01 - Whisk together teriyaki sauce, soy sauce, honey, ginger, garlic, and sesame oil in a shallow dish. Add salmon fillets, turning to coat evenly. Marinate for at least 15 minutes.
02 - Prepare soba noodles according to package directions. Drain thoroughly and rinse under cold running water to halt cooking. Set aside.
03 - Julienne the carrot into thin strips. Slice the bell pepper and cucumber into thin matchsticks. Finely slice the spring onions.

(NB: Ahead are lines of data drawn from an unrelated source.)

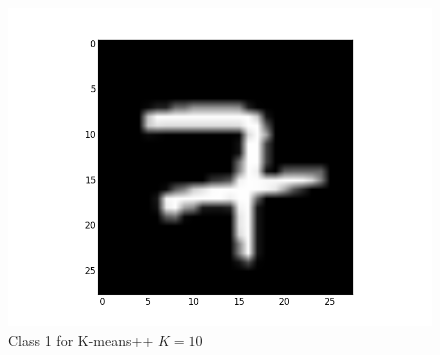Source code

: \documentclass[submit]{harvardml}
\begin{document}
\begin{figure}[ht]
    \includegraphics[scale=0.20]{K10-representative-0-2}
    \caption{Class 1 for K-means++ $K=10$}
\end{figure}
\end{document}
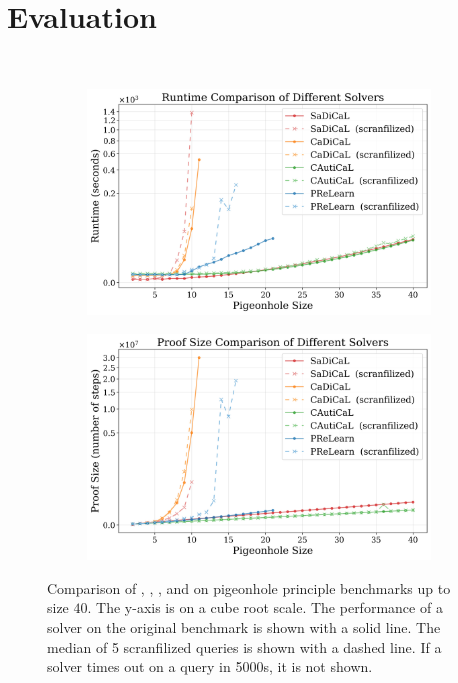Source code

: \section{Evaluation}~\label{sec:evaluation}

\begin{figure}[!t]
    \centering
    \begin{subfigure}[t]{0.4\textwidth}
        \centering
        \includegraphics[width=\textwidth]{figs/pigeonhole_runtime_comparison.jpg}
        \label{fig:pigeonhole-runtime-comparison}
    \end{subfigure}
    \hspace{0.06\textwidth}
    \begin{subfigure}[t]{0.4\textwidth}
        \centering
        \includegraphics[width=\textwidth]{figs/pigeonhole_proof_size_comparison.jpg}
        \label{fig:pigeonhole-proof-size-comparison}
    \end{subfigure}
    \caption{Comparison of \tool, \cadical, \sadical, and \prelearn on pigeonhole principle benchmarks up to size $40$. The y-axis is on a cube root scale. The performance of a solver on the original benchmark is shown with a solid line. The median of 5 scranfilized queries is shown with a dashed line. If a solver times out on a query in 5000s, it is not shown.}
    \label{fig:pigeonhole-results}
\end{figure}

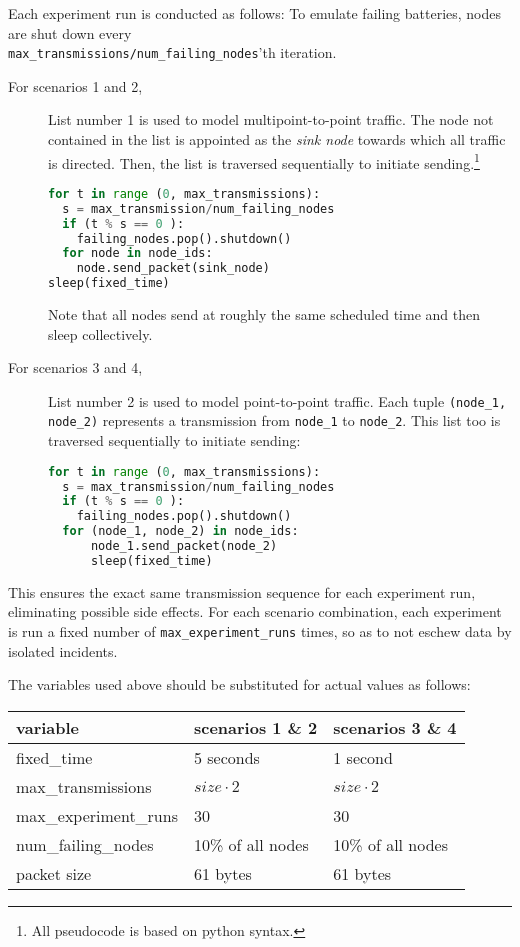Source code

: \documentclass{acm_proc_article-sp}
\begin{document}
Each experiment run is conducted as follows:
To emulate failing batteries, nodes are shut down every\\
\texttt{max\_transmissions/num\_failing\_nodes}'th iteration.
\begin{description}
\item[For scenarios 1 and 2,] List number 1 is used to model multipoint-to-point traffic. The node not contained in the list is appointed as the \emph{sink node} towards which all traffic is directed. Then, the list is traversed sequentially to initiate sending.\footnote{All pseudocode is based on python syntax.} %
\begin{lstlisting}[language=python]
for t in range (0, max_transmissions):
  s = max_transmission/num_failing_nodes
  if (t % s == 0 ):
    failing_nodes.pop().shutdown()
  for node in node_ids:
    node.send_packet(sink_node)
sleep(fixed_time)
\end{lstlisting}
Note that all nodes send at roughly the same scheduled time and then sleep collectively.
\item[For scenarios 3 and 4,] List number 2 is used to model point-to-point traffic. Each tuple \texttt{(node\_1, node\_2)} represents a transmission from \texttt{node\_1} to \texttt{node\_2}. This list too is traversed sequentially to initiate sending:
\begin{lstlisting}[language=python]
for t in range (0, max_transmissions):
  s = max_transmission/num_failing_nodes
  if (t % s == 0 ):
    failing_nodes.pop().shutdown()
  for (node_1, node_2) in node_ids:
      node_1.send_packet(node_2)
      sleep(fixed_time)
\end{lstlisting}
\end{description}
This ensures the exact same transmission sequence for each experiment run, eliminating possible side effects.
For each scenario combination, each experiment is run a fixed number of \texttt{max\_experiment\_runs} times, so as to not eschew data by isolated incidents.

The variables used above should be substituted for actual values as follows:

\begin{tabularx}{\linewidth}{l | l | l}
  variable & scenarios 1 \& 2 & scenarios 3 \& 4  \\
  \hline
  fixed\_time & 5 seconds & 1 second \\ %
  max\_transmissions & $size \cdot 2$ & $size \cdot 2$ \\
  max\_experiment\_runs & 30 & 30 \\
  num\_failing\_nodes & 10\% of all nodes & 10\% of all nodes \\
  packet size & 61 bytes & 61 bytes
\end{tabularx}
\end{document}
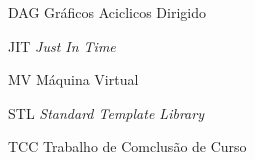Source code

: \begin{siglas}
  \item[DAG]  Gráficos Aciclicos Dirigido
  \item[JIT]  \textit{Just In Time}
  \item[MV]   Máquina Virtual 
  \item[STL]  \textit{Standard Template Library}
  \item[TCC]  Trabalho de Comclusão de Curso
\end{siglas}
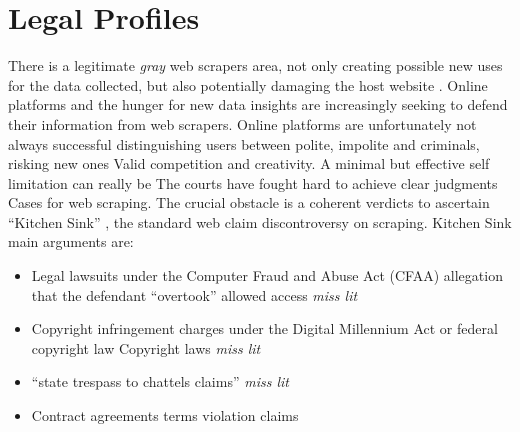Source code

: \documentclass[
  12pt,
  a4paper,
  oneside]{book}
\providecommand{\tightlist}{%
  \setlength{\itemsep}{0pt}\setlength{\parskip}{0pt}}
\theoremstyle{definition}
\theoremstyle{definition}
\theoremstyle{definition}
\theoremstyle{remark}
\begin{document}
\hypertarget{legal}{%
\section{Legal Profiles}\label{legal}}

There is a legitimate \emph{gray} web scrapers area, not only creating possible new uses for the data collected, but also potentially damaging the host website \citep{WhatCour57}. Online platforms and the hunger for new data insights are increasingly seeking to defend their information from web scrapers. Online platforms are unfortunately not always successful distinguishing users between polite, impolite and criminals, risking new ones Valid competition and creativity. A minimal but effective self limitation can really be
The courts have fought hard to achieve clear judgments Cases for web scraping. The crucial obstacle is a coherent verdicts to ascertain ``Kitchen Sink'' \citep{Kitchens81}, the standard web claim discontroversy on scraping. Kitchen Sink main arguments are:

\begin{itemize}
\tightlist
\item
  Legal lawsuits under the Computer Fraud and Abuse Act (CFAA) allegation that the defendant ``overtook'' allowed access \emph{miss lit}
\item
  Copyright infringement charges under the Digital Millennium Act or federal copyright law Copyright laws \emph{miss lit}
\item
  ``state trespass to chattels claims'' \emph{miss lit}
\item
  Contract agreements terms violation claims
\end{itemize}
\end{document}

04 - Combine soy sauce, rice vinegar, sesame oil, honey, ginger, chili flakes, and lime juice in a small bowl. Whisk until fully emulsified.
05 - Heat a nonstick skillet over medium-high heat. Remove salmon from marinade, reserving the liquid. Sear salmon for 3 to 4 minutes per side until just cooked through.
06 - Pour reserved marinade into the skillet and simmer for 1 minute, spooning the glaze over the salmon. Remove from heat and let salmon rest for 3 minutes.
07 - Flake salmon into large chunks. In a large bowl, combine noodles, prepared vegetables, edamame, and half the sesame seeds. Add dressing and toss gently to coat evenly.
08 - Divide salad among serving plates. Arrange glazed salmon on top. Garnish with remaining sesame seeds and cilantro leaves. Serve with lime wedges if desired.